For instance, cinematographer Larry Fong can make any movie look good and works his magic here. It isn’t his best work, sure, but he gives the film much-needed visual geography for its uninspired action scenes to look somewhat decent. He uses a lot of crash zooms here, and they are all terrifically exciting (and effective!). The trailers don’t do his work justice, but Fong has continuously proved why he’s one of the best (if not the best) cinematographers working today. I’m confident that he could make the worst movie of all time look like a work of art. That’s how talented he is. 

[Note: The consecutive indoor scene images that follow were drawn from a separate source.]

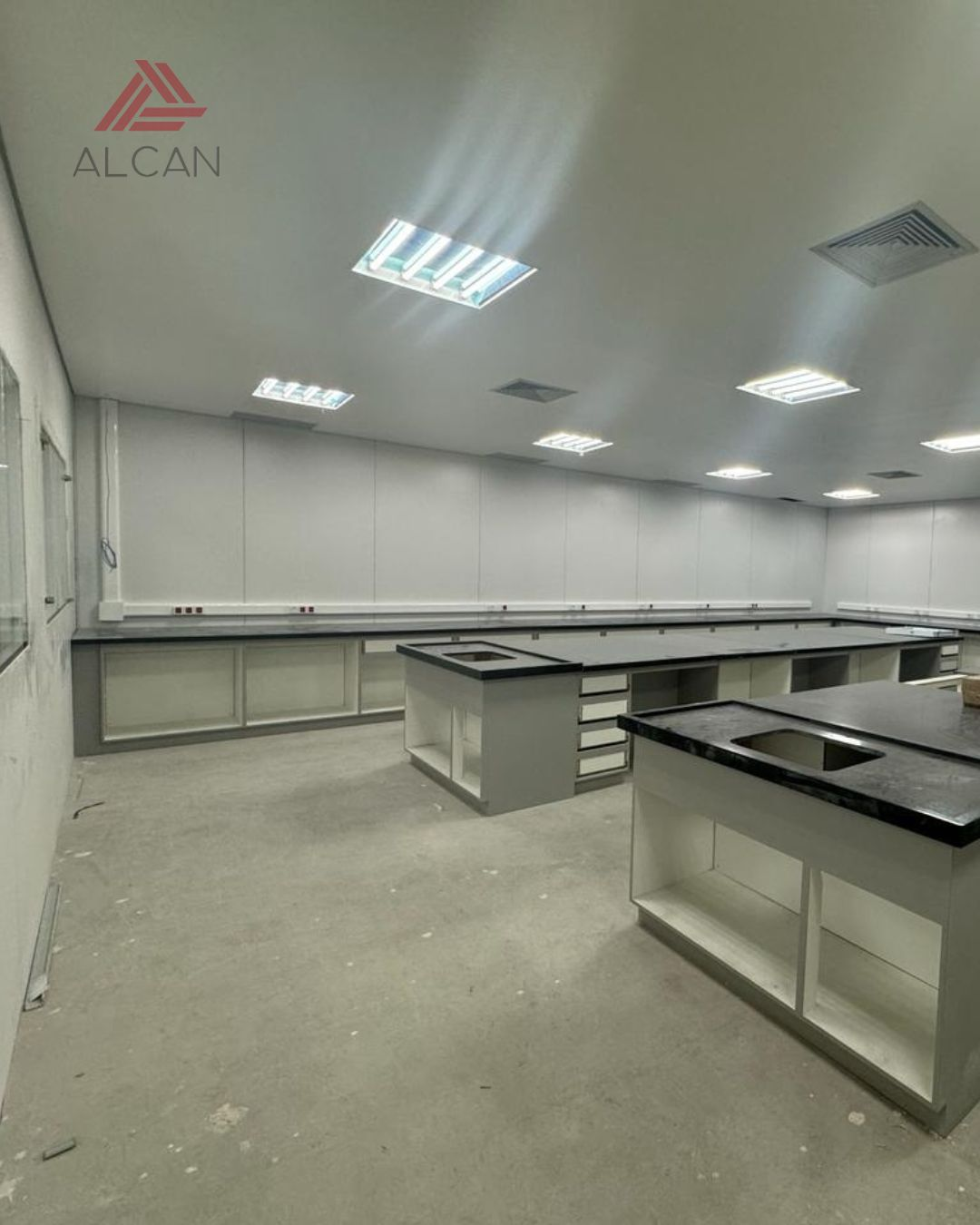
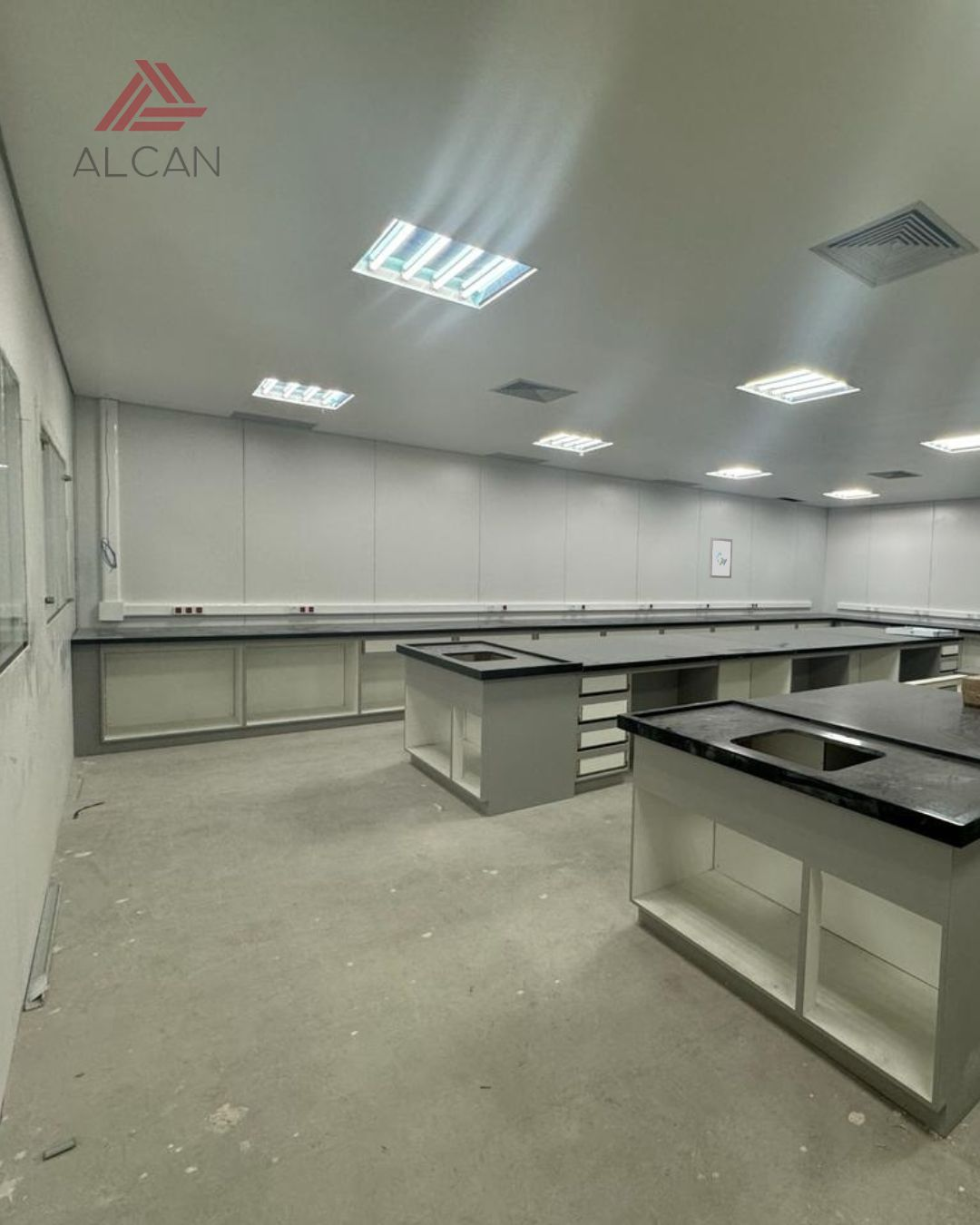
+ wall art [708,536,733,579]
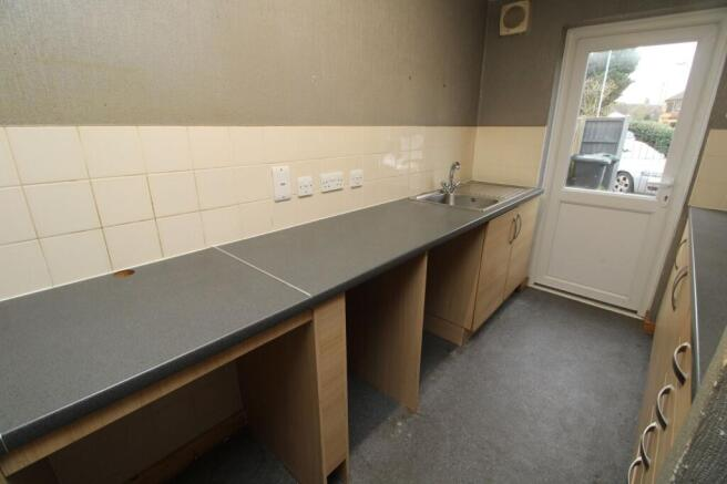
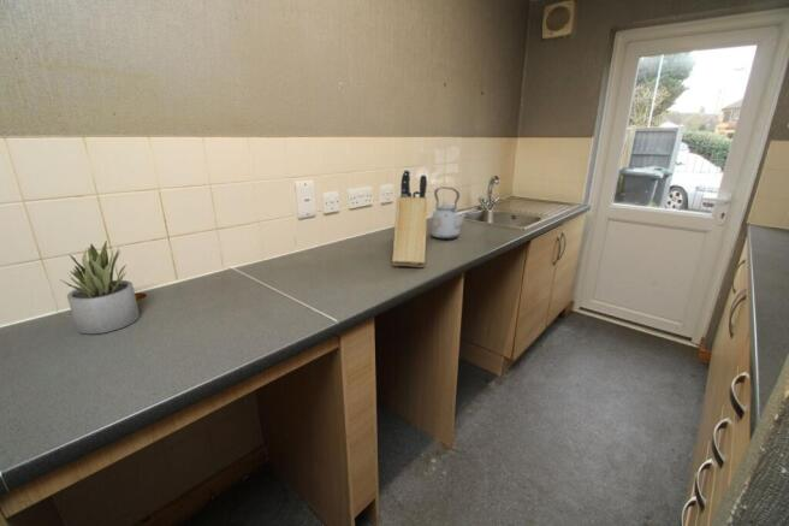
+ succulent plant [60,240,141,335]
+ kettle [429,187,469,241]
+ knife block [391,169,428,268]
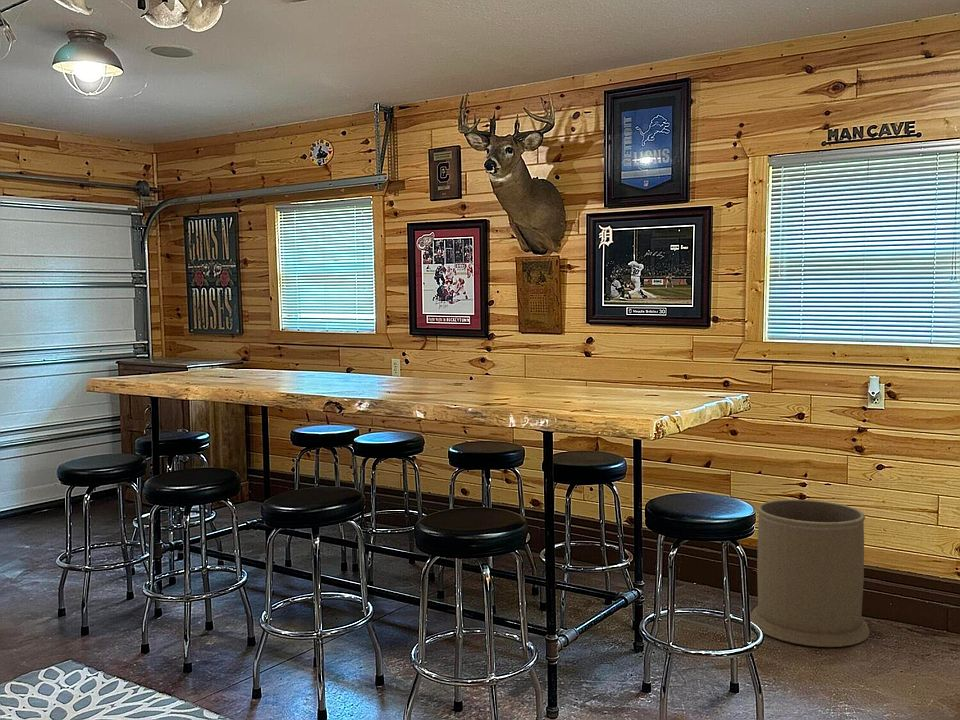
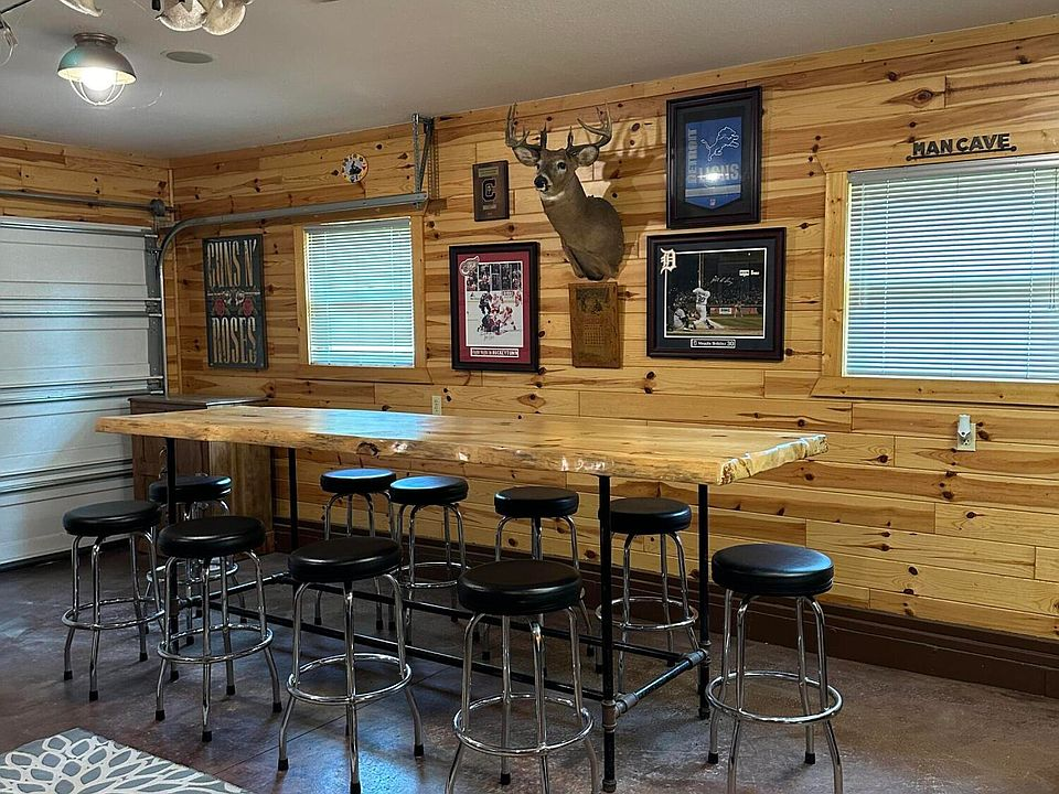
- trash can [750,499,870,648]
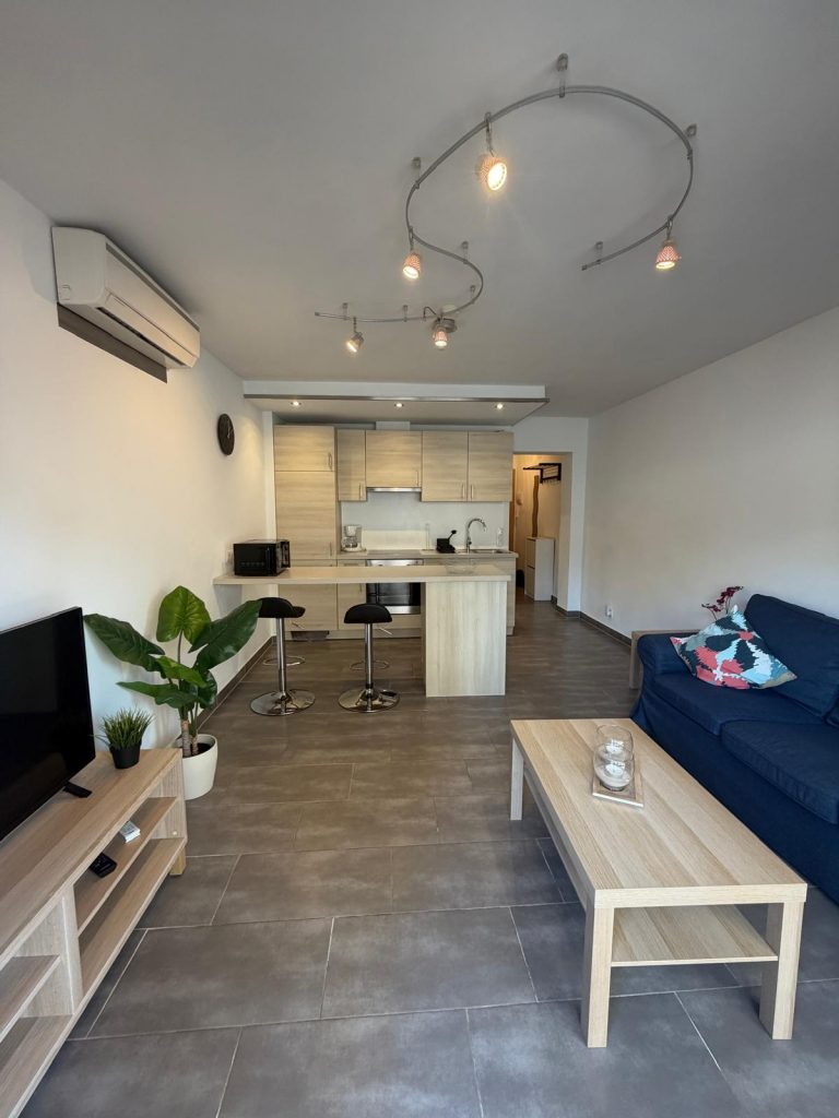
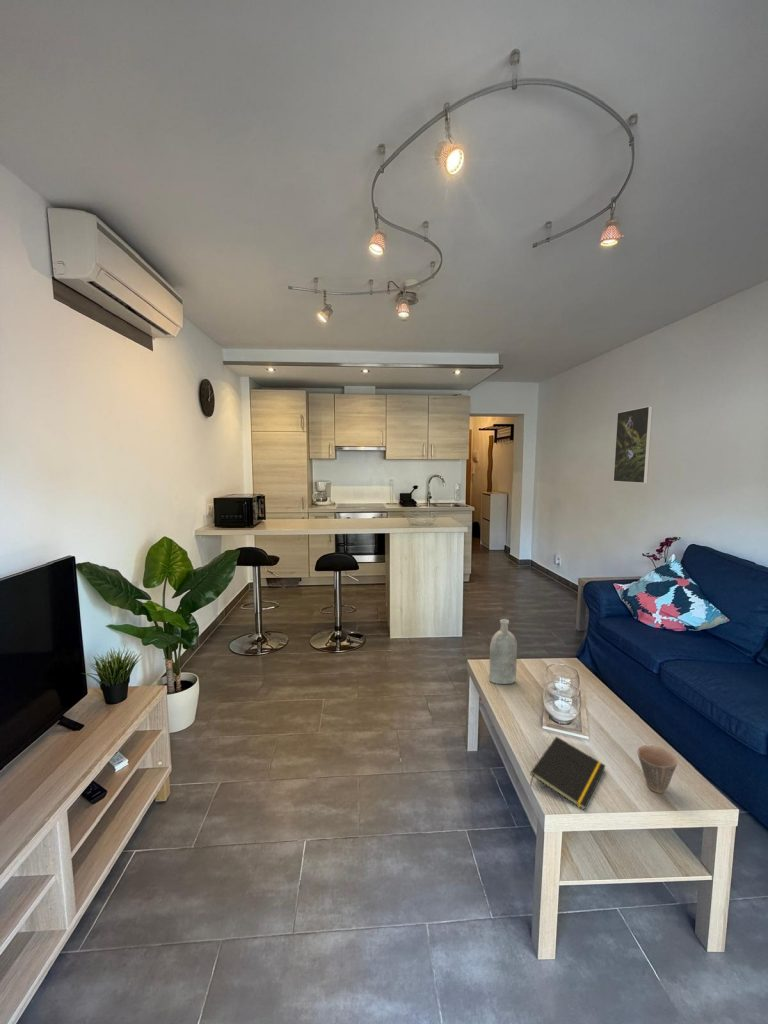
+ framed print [612,405,654,484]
+ notepad [529,736,607,811]
+ bottle [488,618,518,685]
+ cup [636,744,679,794]
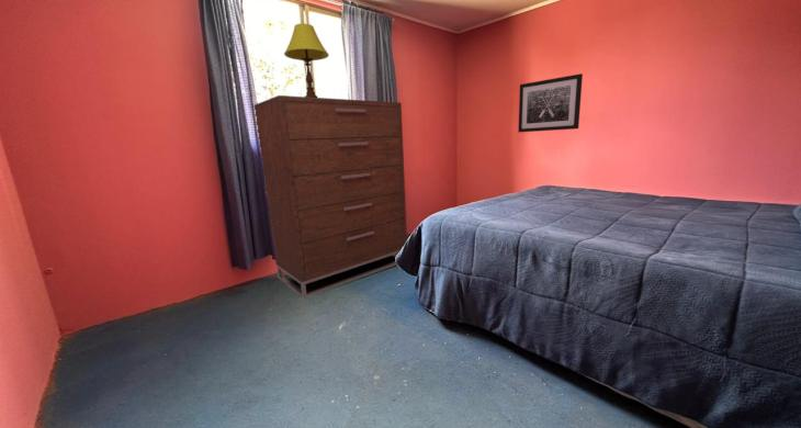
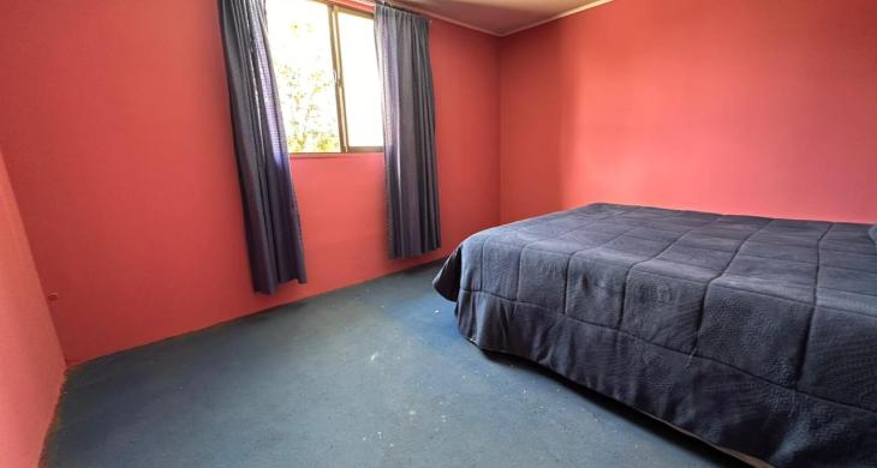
- wall art [517,72,584,133]
- dresser [253,94,408,300]
- table lamp [283,22,330,98]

And the chemistry between Walker Scobell, Owen Wilson, and the other child actors (Keith L. Williams, Momona Tamada, Abby James Witherspoon and Kezii Curtis) is on top form. Scobell adds another great performance to his resume, after previously starring in The Adam Project last March with Ryan Reynolds, and now ready to become the next Percy Jackson on Disney+. He’s got a bright career ahead of him, and after seeing this movie, he will do a great job as Percy Jackson for sure. Wilson is billed as the film’s top star, but leaves the picture for a good 45 minutes, and the dynamic between the different kids and Ansel starts to take form. Wilson and Peña do a decent job with the material they’re given, but they’re not as fun to watch as Scobell and his child counterparts. 

The kids are the real stars of Secret Headquarters, even if the movie itself doesn’t know what it wants to be. And while it is decently shot and acted, it’s not a movie that I (or anyone watching) will remember that they’ve seen in their lifetimes. Yes, it sets up a sequel near the end, but let’s be honest here: will it ever see the light of day? If we look at the Jerry Bruckheimer track record for potential family-friendly adventure franchises, there’s a good chance that Secret Headquarters will be the first and last installment of the series. 


Secret Headquarters is now streaming on Paramount+.